_Work item_:
Everything in the listing below should be repeated exactly, apart from the pictures.

_Raw data_:
*-*-*
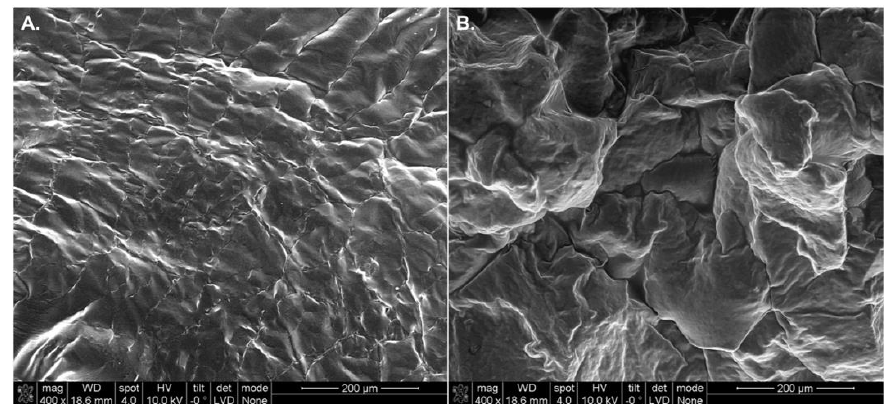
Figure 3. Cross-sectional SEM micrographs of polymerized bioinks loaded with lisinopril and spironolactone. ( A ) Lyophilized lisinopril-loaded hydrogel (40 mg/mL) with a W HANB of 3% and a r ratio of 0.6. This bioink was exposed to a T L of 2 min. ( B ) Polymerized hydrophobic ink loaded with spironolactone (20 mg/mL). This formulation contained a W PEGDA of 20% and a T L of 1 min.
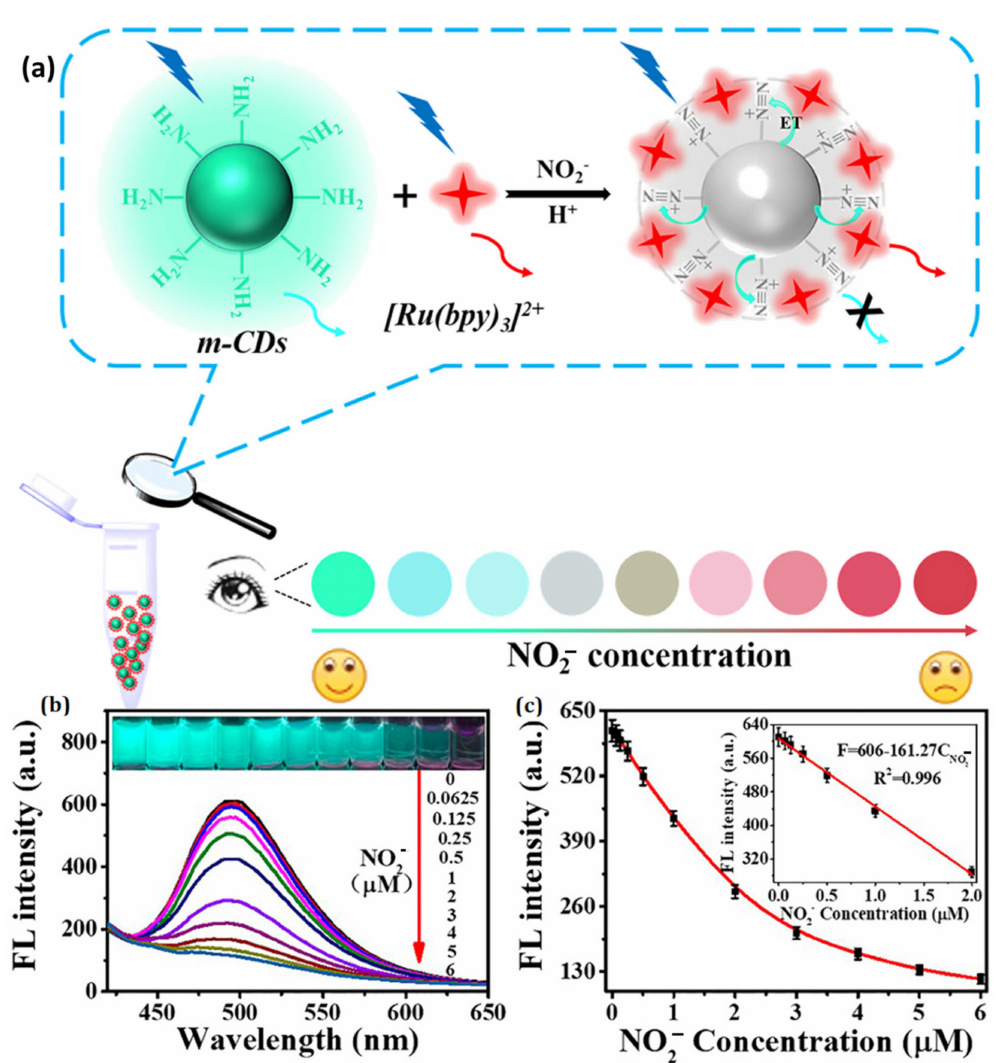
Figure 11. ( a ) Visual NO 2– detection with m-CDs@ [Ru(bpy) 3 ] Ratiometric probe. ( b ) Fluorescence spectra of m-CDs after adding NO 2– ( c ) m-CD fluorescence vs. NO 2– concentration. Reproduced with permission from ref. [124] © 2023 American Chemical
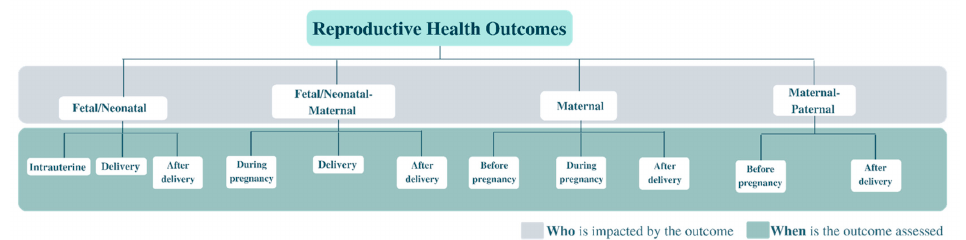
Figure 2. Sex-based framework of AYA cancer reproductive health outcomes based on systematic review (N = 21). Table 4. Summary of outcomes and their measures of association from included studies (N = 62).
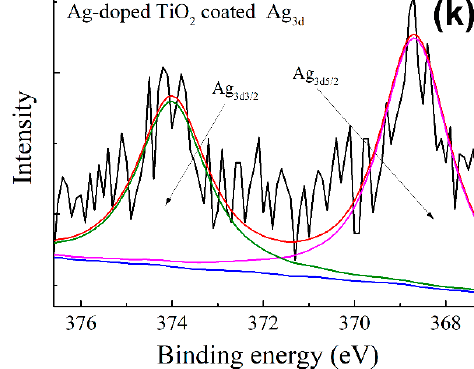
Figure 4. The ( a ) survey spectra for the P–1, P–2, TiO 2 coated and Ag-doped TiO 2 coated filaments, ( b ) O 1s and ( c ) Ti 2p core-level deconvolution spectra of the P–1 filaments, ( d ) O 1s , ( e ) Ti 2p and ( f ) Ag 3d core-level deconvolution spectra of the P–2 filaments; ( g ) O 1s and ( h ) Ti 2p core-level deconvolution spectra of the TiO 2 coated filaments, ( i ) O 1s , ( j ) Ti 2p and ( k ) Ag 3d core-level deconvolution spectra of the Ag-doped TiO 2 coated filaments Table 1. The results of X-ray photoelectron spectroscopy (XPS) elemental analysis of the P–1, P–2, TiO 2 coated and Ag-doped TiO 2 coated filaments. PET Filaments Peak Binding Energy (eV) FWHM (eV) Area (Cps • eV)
*-*-*
_Result_:
Figure 3. Cross-sectional SEM micrographs of polymerized bioinks loaded with lisinopril and spironolactone. ( A ) Lyophilized lisinopril-loaded hydrogel (40 mg/mL) with a W HANB of 3% and a r ratio of 0.6. This bioink was exposed to a T L of 2 min. ( B ) Polymerized hydrophobic ink loaded with spironolactone (20 mg/mL). This formulation contained a W PEGDA of 20% and a T L of 1 min.
Figure 11. ( a ) Visual NO 2– detection with m-CDs@ [Ru(bpy) 3 ] Ratiometric probe. ( b ) Fluorescence spectra of m-CDs after adding NO 2– ( c ) m-CD fluorescence vs. NO 2– concentration. Reproduced with permission from ref. [124] © 2023 American Chemical
Figure 2. Sex-based framework of AYA cancer reproductive health outcomes based on systematic review (N = 21). Table 4. Summary of outcomes and their measures of association from included studies (N = 62).
Figure 4. The ( a ) survey spectra for the P–1, P–2, TiO 2 coated and Ag-doped TiO 2 coated filaments, ( b ) O 1s and ( c ) Ti 2p core-level deconvolution spectra of the P–1 filaments, ( d ) O 1s , ( e ) Ti 2p and ( f ) Ag 3d core-level deconvolution spectra of the P–2 filaments; ( g ) O 1s and ( h ) Ti 2p core-level deconvolution spectra of the TiO 2 coated filaments, ( i ) O 1s , ( j ) Ti 2p and ( k ) Ag 3d core-level deconvolution spectra of the Ag-doped TiO 2 coated filaments Table 1. The results of X-ray photoelectron spectroscopy (XPS) elemental analysis of the P–1, P–2, TiO 2 coated and Ag-doped TiO 2 coated filaments. PET Filaments Peak Binding Energy (eV) FWHM (eV) Area (Cps • eV)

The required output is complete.